We should all be asking the same thing of the CDC but instead of money, we should be asking them to “Show me the DATA!”

Why isn’t the CDC showing us the ACM study that we need?

Since the clinical trials were unblinded, we can’t use that data. Instead, what we need to see is a retrospective study of matched individuals with 100,000 in each group selected on December 1, 2020 before the vaccines rolled out to the public if we want to know if these vaccines are reducing deaths.

One group goes the full vax route. The other group shuns the vax entirely.

You then look at the number of COVID vs. non-COVID deaths in each group and compute the risk-benefit analysis as we did earlier.

That’s the data I want to see. Where is it? Nobody has been able to show me.

And without that data, nobody of any age should get the jab or recommend it.

I’ll go even further and say:

  1. It is irresponsible for the CDC to keep that data hidden from public view.
  2. It’s irresponsible for the medical community to not demand to see this data.
  3. It’s irresponsible for the medical community to encourage anyone to get vaccinated without seeing this data especially in light of the alarming data in VAERS and other sources.
  4. If the vaccines are beneficial, then how do you explain away this new analysis of the UK data?


Based on this new UK government data, we can finally compute a true risk-benefit ratio for each age group. For all groups, it’s negative. The younger you are, the less sense it makes to take the vaccine.

The bottom line is this: finally, the data is publicly available in plain sight that shows clearly that our governments have been publicly killing us with these vaccines and vaccine mandates.

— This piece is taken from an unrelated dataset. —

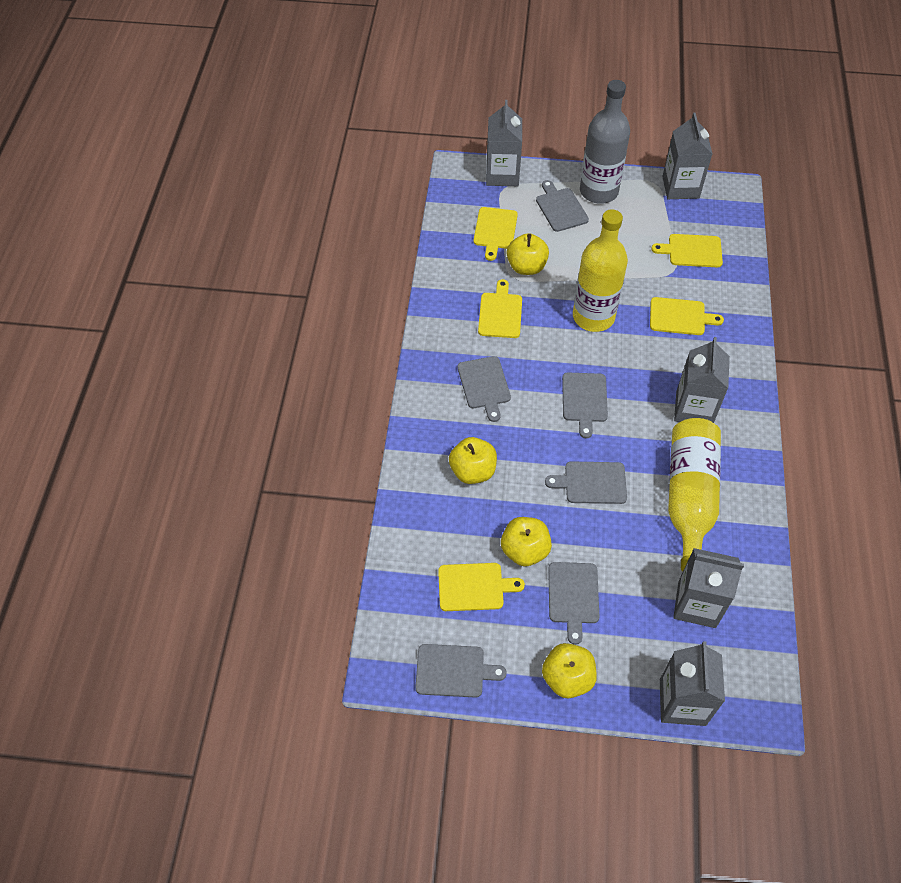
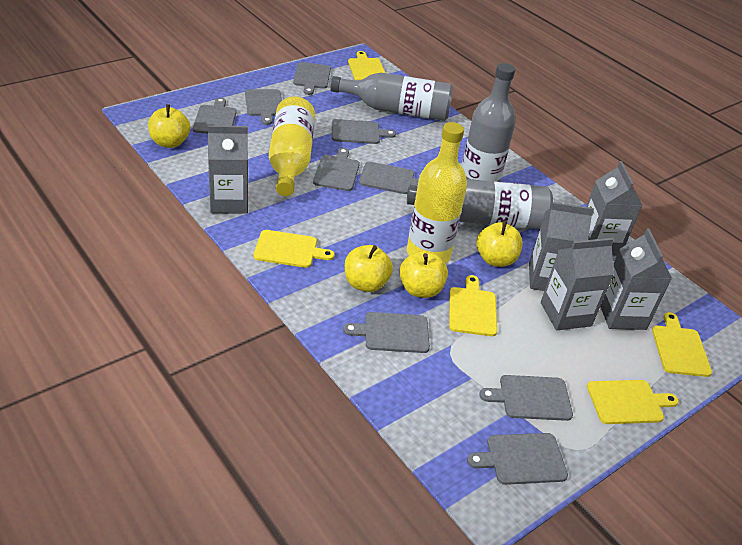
grey bottle: [580,80,630,204] = 1 -> [331,73,453,121] [407,179,553,229] [462,63,516,182] = 3
grey cutting board: [415,644,507,698] [458,356,511,422] [536,180,589,232] [545,462,627,504] [548,562,600,645] [562,373,608,438] = 6 -> [193,98,237,134] [245,89,282,125] [293,62,331,95] [313,148,360,191] [332,119,396,144] [343,312,430,353] [359,162,419,194] [467,433,568,485] [480,375,573,421] = 9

The data analysis is not attackable either. It is fully reported data right from the UK government and the math is straightforward. The only way to explain the results is that the vaccines kill more people than they save.

It’s deplorable that the medical community never even asked for this data before recommending the vaccines. They continue to this day to keep their head in the sand and not demand to see the ACM data.